WorldCom is separating its healthier business-related operations from its struggling MCI long distance brand and calling card operations.
"Most of the layoffs will likely be in the slow-growth business unit," said Drake Johnstone, an analyst with Davenport & Co. in Richmond, Va. "Those businesses are in a state of decline, and the company is trying to reduce costs and generate cash flow."
WorldCom would follow corporate giants such as Lucent Technologies Inc., AOL Time Warner Inc., Textron Inc., J.C. Penney Co. Inc. and Sara Lee Corp., which announced job cuts this week.
The layoffs are expected to be announced Feb. 8 when WorldCom releases its fourth earnings.
WorldCom spokesman Charlie Sutlive declined to discuss the layoffs, saying the company "does not comment on rumor or speculation, and that's what it is."
In November, WorldCom announced plans to create a new tracking stock to separate its healthy business units from those that have floundered because of increasing competition among long-distance and wireless phone companies.

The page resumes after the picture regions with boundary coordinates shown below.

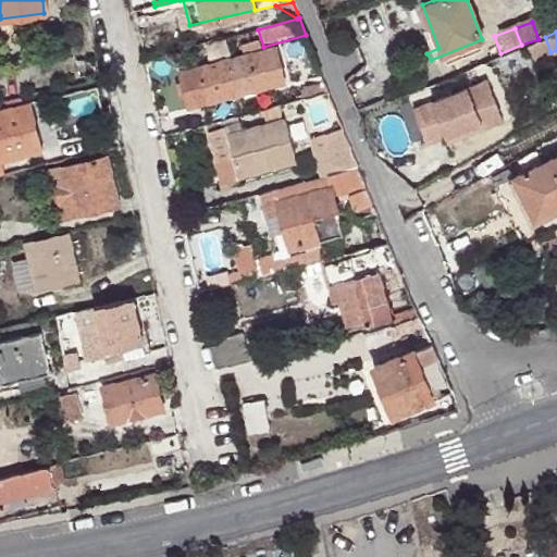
[(551,52),(545,37),(539,39),(521,45),(524,51),(527,59),(528,61),(551,52)]
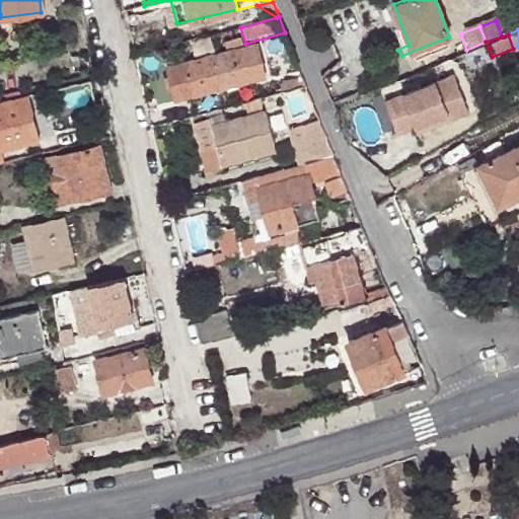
[(254,46),(212,56),(221,86),(263,77),(254,46)]
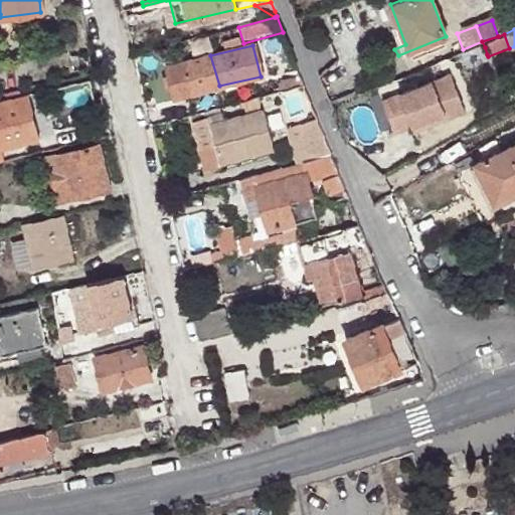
[(210,55),(205,56),(214,87),(219,86),(210,55)]
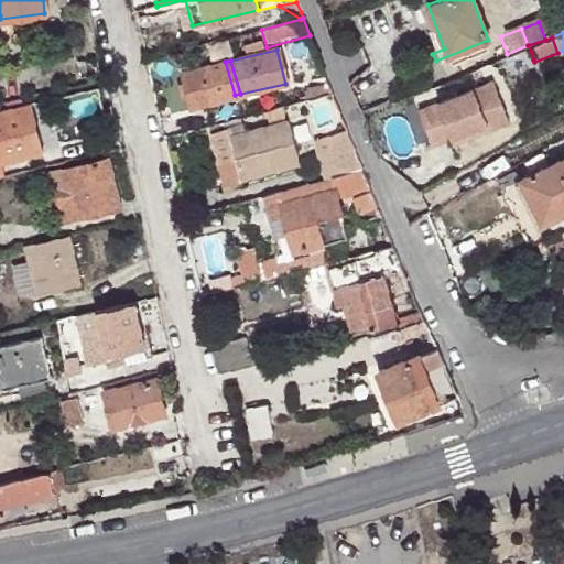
[(235,95),(225,62),(175,74),(184,109),(235,95)]
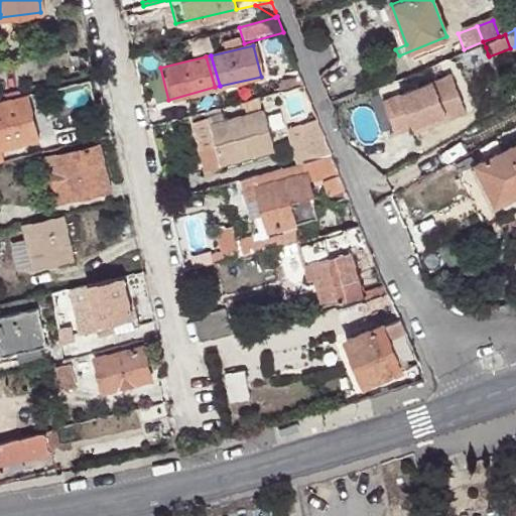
[(459,112),(443,74),(381,98),(393,131),(410,124),(413,130),(459,112)]
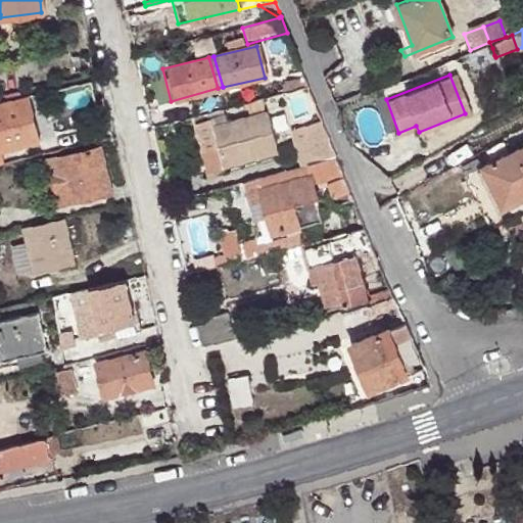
[(281,94),(307,87),(303,77),(278,84),(281,94)]
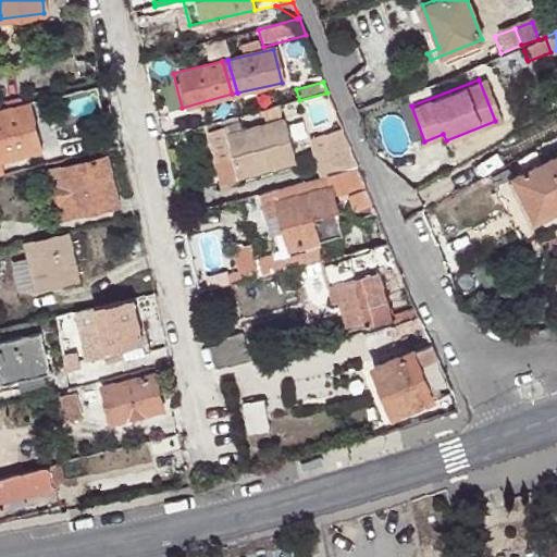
[(0,156),(38,148),(27,104),(0,110),(0,156)]
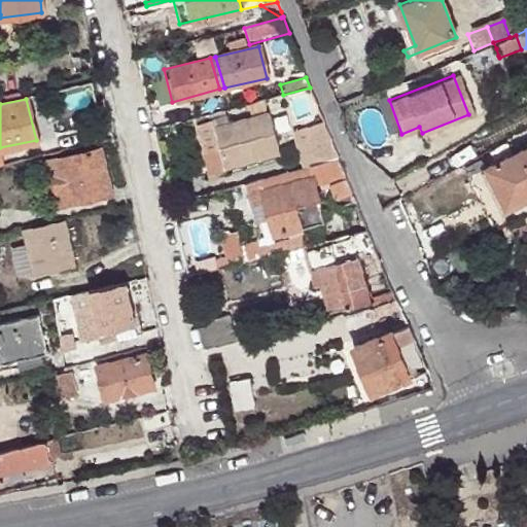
[(224,171),(278,155),(268,113),(266,113),(262,101),(248,104),(251,117),(226,124),(224,115),(210,119),(211,120),(195,125),(202,154),(205,154),(210,178),(224,174),(224,171)]
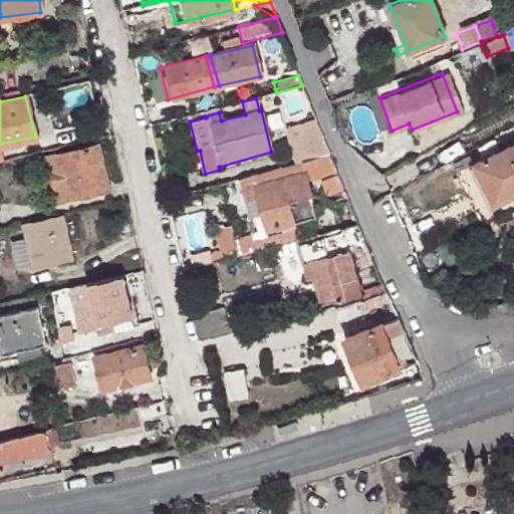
[(329,155),(316,121),(294,126),(303,162),(329,155)]
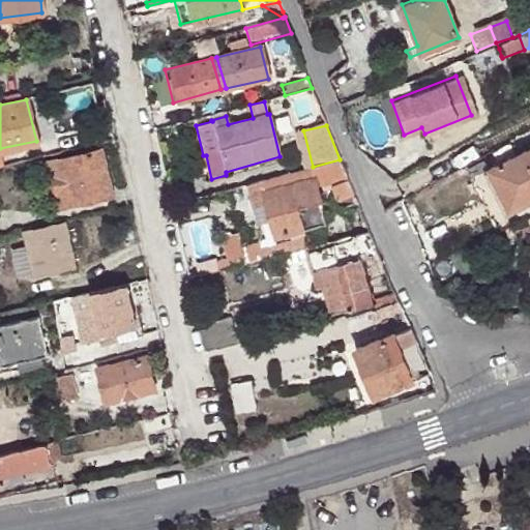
[(529,147),(525,150),(488,167),(495,184),(502,181),(513,206),(529,199),(529,147)]
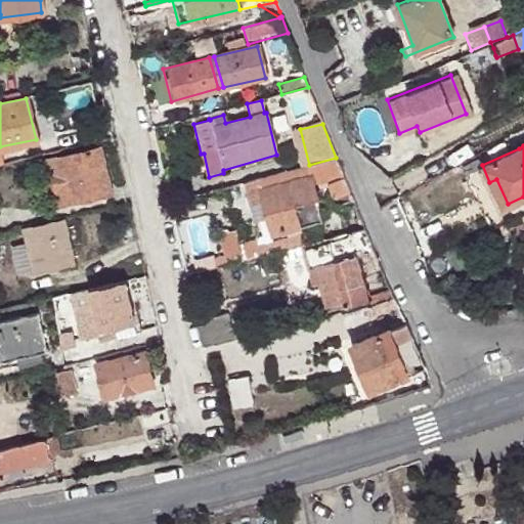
[(108,191),(98,148),(46,159),(56,203),(108,191)]
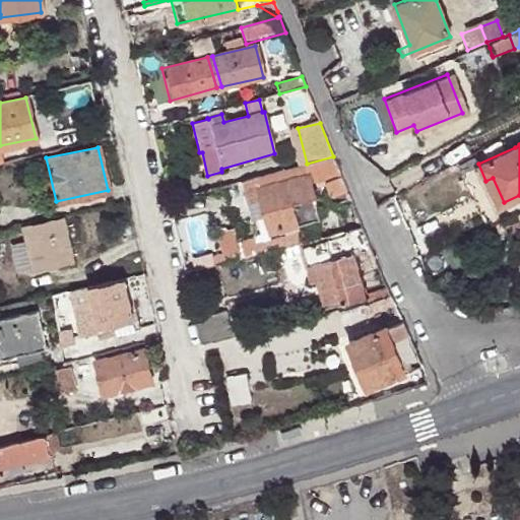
[(305,164),(243,180),(247,193),(260,190),(266,217),(269,231),(320,218),(311,182),(342,175),(333,156),(307,164),(305,164)]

The new tracking stock, which will pay a dividend, is expected to be distributed to WorldCom shareholders during the first half of 2001. The tracker will be called MCI and trade under the symbol MCIT.
WorldCom, like AT&T and Sprint, has been battered by long-distance price wars and new competition from wireless phones and technology that enable calls to be placed over the Internet.
Analysts said WorldCom is hoping to contain that weakness within the new tracking stock so it won't tarnish the financial performance of the company's more profitable business of transporting data for companies.
WorldCom has been working to cut costs and refocus its business on fast-growth data and Internet services. In November, the company slashed its growth outlook through 2001.
WorldCom previously cut about 2,300 jobs in 1998 to trim expenses after its $40 billion acquisition of MCI Communications Inc.
As the company moves in that direction, it will put less emphasis on its faltering units "so one would expect cutbacks to be made," said Ramkrishna Kasargod, an analyst with Morgan Keegan & Co. Inc. in Memphis, Tenn.
"When one looks at the speculation of job cuts, that's got to be tied to the company's decision to exit what they don't view as profitable for the company," Kasargod said.